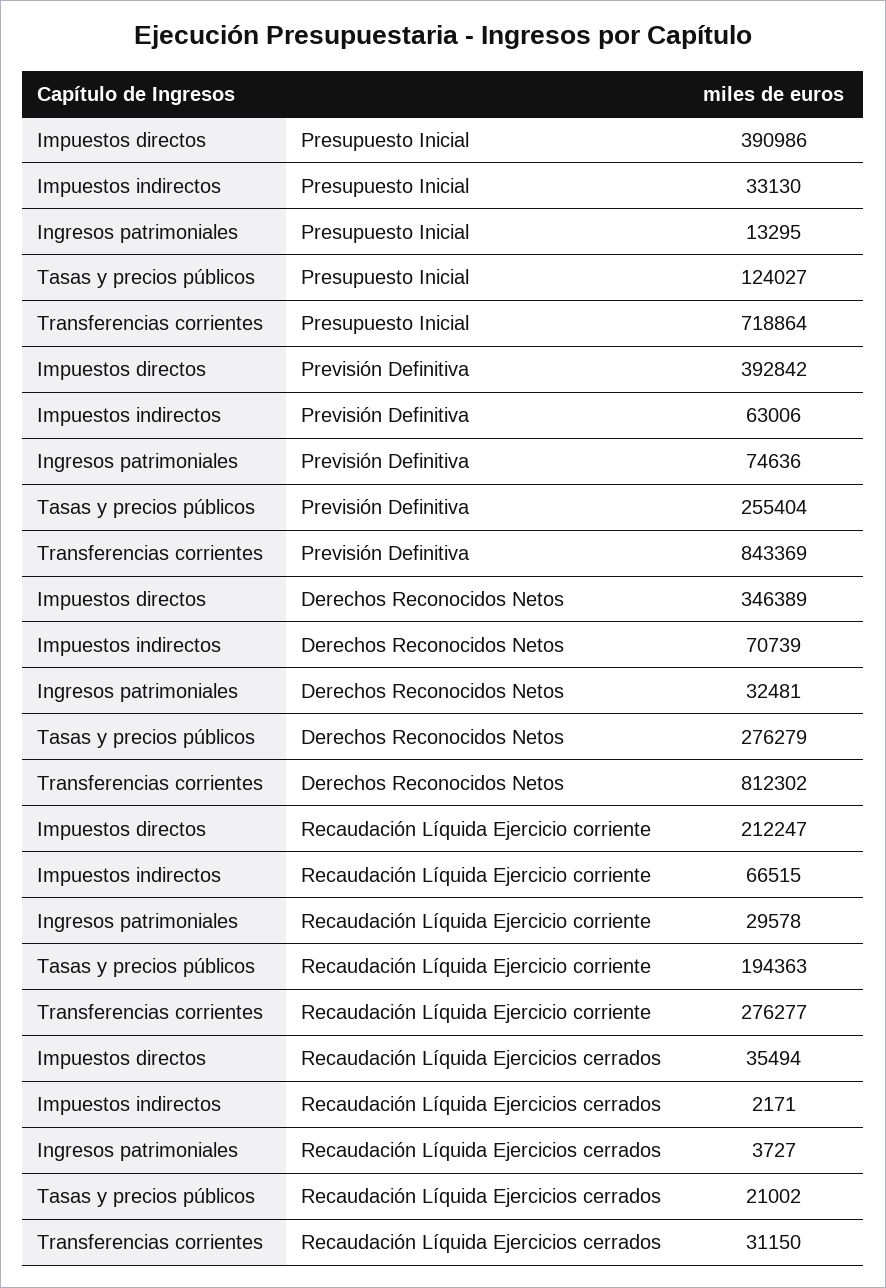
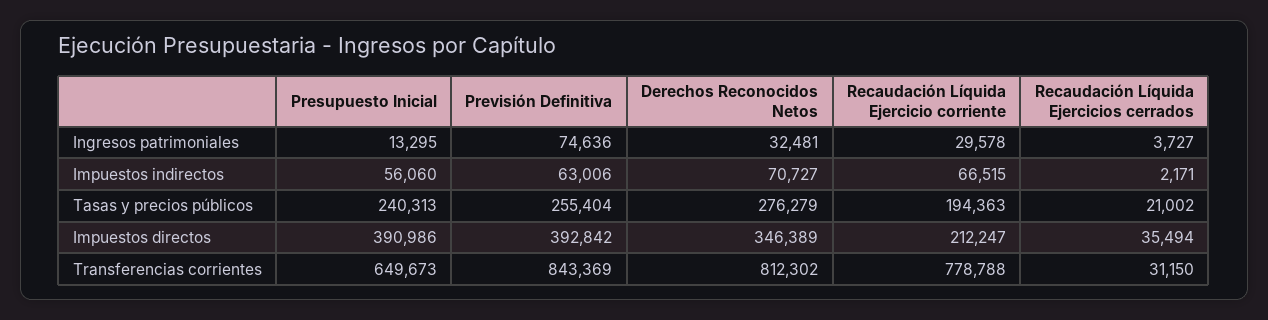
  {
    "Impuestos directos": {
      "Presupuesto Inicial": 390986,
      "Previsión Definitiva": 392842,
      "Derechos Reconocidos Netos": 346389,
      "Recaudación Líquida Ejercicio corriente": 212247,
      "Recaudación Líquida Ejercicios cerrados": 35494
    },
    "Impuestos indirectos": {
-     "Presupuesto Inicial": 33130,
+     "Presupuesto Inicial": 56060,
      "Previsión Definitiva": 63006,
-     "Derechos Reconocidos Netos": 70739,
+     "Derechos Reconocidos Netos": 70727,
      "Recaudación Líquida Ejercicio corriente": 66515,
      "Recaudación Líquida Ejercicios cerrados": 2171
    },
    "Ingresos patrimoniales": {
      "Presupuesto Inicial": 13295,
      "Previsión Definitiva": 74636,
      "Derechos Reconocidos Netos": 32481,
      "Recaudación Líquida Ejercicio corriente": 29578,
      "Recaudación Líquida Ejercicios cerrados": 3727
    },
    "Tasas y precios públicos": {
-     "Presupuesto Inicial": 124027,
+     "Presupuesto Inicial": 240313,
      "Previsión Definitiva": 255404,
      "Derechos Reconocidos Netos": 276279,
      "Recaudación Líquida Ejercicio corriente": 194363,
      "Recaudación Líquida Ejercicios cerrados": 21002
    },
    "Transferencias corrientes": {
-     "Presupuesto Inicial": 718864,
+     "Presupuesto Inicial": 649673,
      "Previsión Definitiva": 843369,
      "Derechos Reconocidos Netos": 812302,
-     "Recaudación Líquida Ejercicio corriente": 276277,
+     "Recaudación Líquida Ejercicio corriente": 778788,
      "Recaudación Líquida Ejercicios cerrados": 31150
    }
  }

━━━

Work out how many lines contain the word "Inicial" in the records, and answer with the number only.

» RESULT FOR THIS EXERCISE:
8